_Stated goal_. Copy out the stretch of the article on the three-capital plan from "One of the protesting" through "Naidu had envisioned.", swapping "land" for "plot" wherever it occurs.

_Source extract_.
▶
The city has a large population from across the country working in a number of Central government institutions there, and thus has a cosmopolitan feel to it. The many beaches and scenic locations also pull in huge crowds every year. The third capital—Amaravati—presents a gloomy picture. Local farmers and politicians have been protesting for more than 30 days. They are opposing the state government’s move to alter the original grand plan former chief minister N. Chandrababu Naidu had put forth. While the ruling YSR Congress accused the Telugu Desam Party of orchestrating the protests, the latter has claimed that they are genuine. There has been friction between protesters and policemen.
The TDP government had accumulated 33,000 acres from farmers to build a full-fledged Amaravati capital city and Amaravati capital region. The current government has watered down the earlier plan and made Amaravati only the legislative capital.
One of the protesting farmers, 47-year-old N. Suryanarayana from Markapuram, had given one acre in 2015 for capital development. “A road has been built on my land,” he said. “Since it is clear that Amaravati is not going to be the main capital, what will be our future? I cannot get back my land. I am not even sure what this government will offer us. How can they shift the capital just like that?”
The current government’s decision to have multiple capitals has economic and political reasons. By its own estimates, the government says another one lakh crore needs to be invested to build the city that Naidu had envisioned.
Also, with its latest plan, the state government would have to make minuscule investments. In Orvakal, on the outskirts of Kurnool, the state owns thousands of acres, where a High Court could be built. There are ready-to-occupy buildings in Rushikonda; one such property is Millennium Towers, where the secretariat is expected to come up. In Amaravati, assembly and council buildings are already up, and hence no more construction is needed.
Politically, Jagan’s move seems to have rattled TDP leaders and supporters, who allegedly have real estate interests in Amaravati. The plan to have three capitals could be seen as either a move to weaken the TDP financially and erode its support base, or a ploy to get support from anti-Naidu forces in the party. TDP leaders from Rayalaseema, especially Kurnool, Visakhapatnam and adjoining districts, have been vocally supporting the new capitals.
Said a senior BJP leader from the Godavari region, on condition of anonymity: “The effect will be seen in the local body elections. The TDP’s and the BJP’s base will erode further in Vizag, north coastal Andhra and Rayalaseema as people whole-heartedly support the idea of capitals in their vicinity.”
◀
_Data shown_.
▶
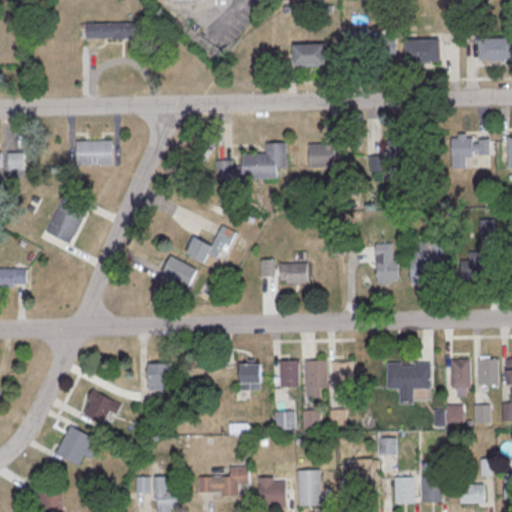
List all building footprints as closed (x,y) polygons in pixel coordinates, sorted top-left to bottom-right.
◀
_Answer to this exercise_.
One of the protesting farmers, 47-year-old N. Suryanarayana from Markapuram, had given one acre in 2015 for capital development. “A road has been built on my plot,” he said. “Since it is clear that Amaravati is not going to be the main capital, what will be our future? I cannot get back my plot. I am not even sure what this government will offer us. How can they shift the capital just like that?”
The current government’s decision to have multiple capitals has economic and political reasons. By its own estimates, the government says another one lakh crore needs to be invested to build the city that Naidu had envisioned.